The portrait of Mr. Abbas in The Last Palestinian is that of a Shakespearian figure, against whom the fates, political rivals, life experiences, hubris and advanced age have all aligned. The question Messrs. Rumley and Tibon ultimately pose is what will be Abbas’ legacy now that he is into his eight decade with prospects for peace in his lifetime diminishing.
There are, most notably, the opportunities missed (e.g. the admitted rejection of Ehud Olmert’s 2008 peace offer), but arguably it is the consolidation of authoritarian rule in the PA that will be Mr. Abbas’ most immediate legacy to his people. This, however, may be the least ironic or surprising part of his life story.
Whatever qualms Mr. Abbas may once have had with his predecessor’s governing style, the two men were contemporaneously schooled in the regional politics of their generation – a generation dominated by the highly centralized, presidential, one party model. Theirs was not the culture of self-help, volunteerism, and communal activism that they inherited, especially in the West Bank, upon the establishment of the PA.

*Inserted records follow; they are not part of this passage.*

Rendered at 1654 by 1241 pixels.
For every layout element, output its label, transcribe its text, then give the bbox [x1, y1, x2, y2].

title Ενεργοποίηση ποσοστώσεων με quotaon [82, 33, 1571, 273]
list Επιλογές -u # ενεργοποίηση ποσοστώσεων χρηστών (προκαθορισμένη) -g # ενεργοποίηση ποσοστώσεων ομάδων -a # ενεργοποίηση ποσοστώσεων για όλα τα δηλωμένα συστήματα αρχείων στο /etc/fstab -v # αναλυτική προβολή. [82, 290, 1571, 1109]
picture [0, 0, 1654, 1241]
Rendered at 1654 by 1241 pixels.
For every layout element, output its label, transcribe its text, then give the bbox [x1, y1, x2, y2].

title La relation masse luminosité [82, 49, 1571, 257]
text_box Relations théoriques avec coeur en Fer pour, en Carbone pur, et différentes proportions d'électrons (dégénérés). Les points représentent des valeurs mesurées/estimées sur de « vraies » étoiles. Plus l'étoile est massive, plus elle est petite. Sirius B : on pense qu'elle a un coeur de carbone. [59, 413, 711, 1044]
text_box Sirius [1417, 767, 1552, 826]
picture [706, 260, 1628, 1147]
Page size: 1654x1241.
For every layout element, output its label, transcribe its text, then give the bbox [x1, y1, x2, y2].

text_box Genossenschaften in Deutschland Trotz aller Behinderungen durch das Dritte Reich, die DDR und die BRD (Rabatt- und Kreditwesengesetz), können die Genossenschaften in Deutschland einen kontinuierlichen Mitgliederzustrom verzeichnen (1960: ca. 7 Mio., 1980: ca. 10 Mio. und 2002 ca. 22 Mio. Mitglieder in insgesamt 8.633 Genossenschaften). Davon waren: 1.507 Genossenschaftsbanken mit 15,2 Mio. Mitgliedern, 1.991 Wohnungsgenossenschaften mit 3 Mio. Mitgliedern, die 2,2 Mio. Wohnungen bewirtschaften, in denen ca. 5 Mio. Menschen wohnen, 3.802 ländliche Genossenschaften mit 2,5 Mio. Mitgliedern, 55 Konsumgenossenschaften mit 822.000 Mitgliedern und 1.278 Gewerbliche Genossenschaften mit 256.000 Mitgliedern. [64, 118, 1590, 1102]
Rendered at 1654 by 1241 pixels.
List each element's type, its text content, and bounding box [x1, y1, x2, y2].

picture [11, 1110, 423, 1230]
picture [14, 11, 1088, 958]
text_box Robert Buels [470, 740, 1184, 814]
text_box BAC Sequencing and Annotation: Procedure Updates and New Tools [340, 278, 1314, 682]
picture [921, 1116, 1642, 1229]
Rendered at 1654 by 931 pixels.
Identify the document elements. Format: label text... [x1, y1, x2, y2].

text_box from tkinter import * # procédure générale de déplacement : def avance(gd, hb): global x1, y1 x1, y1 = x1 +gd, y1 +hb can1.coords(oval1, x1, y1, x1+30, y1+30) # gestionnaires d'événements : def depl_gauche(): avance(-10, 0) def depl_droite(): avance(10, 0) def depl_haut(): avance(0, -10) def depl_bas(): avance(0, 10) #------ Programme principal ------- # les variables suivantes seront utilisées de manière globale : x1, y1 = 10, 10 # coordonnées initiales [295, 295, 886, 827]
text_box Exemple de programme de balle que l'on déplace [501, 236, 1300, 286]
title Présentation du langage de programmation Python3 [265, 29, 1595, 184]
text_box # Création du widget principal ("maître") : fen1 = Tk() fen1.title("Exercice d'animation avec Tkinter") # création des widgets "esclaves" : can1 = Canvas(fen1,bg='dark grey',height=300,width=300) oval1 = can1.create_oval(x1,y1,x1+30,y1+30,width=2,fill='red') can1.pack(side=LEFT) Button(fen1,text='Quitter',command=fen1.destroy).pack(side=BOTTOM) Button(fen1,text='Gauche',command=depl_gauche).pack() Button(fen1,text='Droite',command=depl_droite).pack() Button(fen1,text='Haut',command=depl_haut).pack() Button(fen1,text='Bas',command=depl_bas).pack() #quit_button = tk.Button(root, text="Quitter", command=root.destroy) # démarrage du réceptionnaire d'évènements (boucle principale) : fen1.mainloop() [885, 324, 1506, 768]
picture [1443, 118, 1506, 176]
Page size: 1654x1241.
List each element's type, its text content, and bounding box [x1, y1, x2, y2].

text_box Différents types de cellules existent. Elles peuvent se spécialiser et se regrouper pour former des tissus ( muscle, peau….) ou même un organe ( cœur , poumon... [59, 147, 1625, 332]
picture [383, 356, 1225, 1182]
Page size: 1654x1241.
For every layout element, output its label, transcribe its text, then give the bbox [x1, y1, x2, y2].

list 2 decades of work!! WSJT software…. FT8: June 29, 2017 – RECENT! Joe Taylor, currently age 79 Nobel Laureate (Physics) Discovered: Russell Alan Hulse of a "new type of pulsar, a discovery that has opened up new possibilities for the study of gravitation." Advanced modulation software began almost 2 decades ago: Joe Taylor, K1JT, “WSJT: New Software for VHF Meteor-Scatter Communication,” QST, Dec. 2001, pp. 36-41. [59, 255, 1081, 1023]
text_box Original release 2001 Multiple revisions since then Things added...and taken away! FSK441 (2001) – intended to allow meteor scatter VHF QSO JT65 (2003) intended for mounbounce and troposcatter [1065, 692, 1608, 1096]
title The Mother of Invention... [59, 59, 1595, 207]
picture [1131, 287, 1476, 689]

The relatively robust civic life that pre-existed in the West Bank-Gaza and the grassroots’ expectation – even amongst local cadres of Arafat’s Fatah movement – of consensus based decision making were viewed as a nuisance to leadership nurtured by the systems in their countries of exile; Arafat’s last, Ben Ali’s Tunisia (ever the contrarian, Abbas preferred Qatar).
While Arafat may have felt occasionally obliged to pay lip service to democratic niceties during the early Oslo period to please western donors, Abbas has rarely been so pressed. If he ever was, the debacle of Fatah’s 2006 electoral performance and the West Bank-Gaza split a year later swiftly put such notions to rest; as it largely did to external pressures to do otherwise.
Unchecked by foreign censure – the circumscribed and foreshortened Fayyad institution building period notwithstanding – and absent donor conditionality that might have kept worst instincts in check, 14 years into a four-year term of office, Abbas’ presidency today enjoys attributes all too familiar to observers of post WWII regional political order.
If there is an irony in the Abbas story, it is perhaps this: that in the same decade in which Libyan, Yemeni, Syrian, Egyptian and Tunisian citizens all rose up to repudiate the presidential, one-party state, under Abbas it is thriving in the West Bank; thanks, in large part, to external supports and the last White House’s anything-but-my-predecessor’s approach to the Palestinian Authority’s internal state of affairs.
With external encouragement of all sides, it is still possible, and one can hope, that Abbas’ remaining term of office will confound skeptics and that there will be movement towards peace. But when it comes to a revival of civic norms and democratic practices in the PA – a foundational element of the Oslo Accords that was once deemed a prerequisite for sustaining peace – it would seem that hope depends on the emergence of new PA leadership, not to mention a change in donor priorities.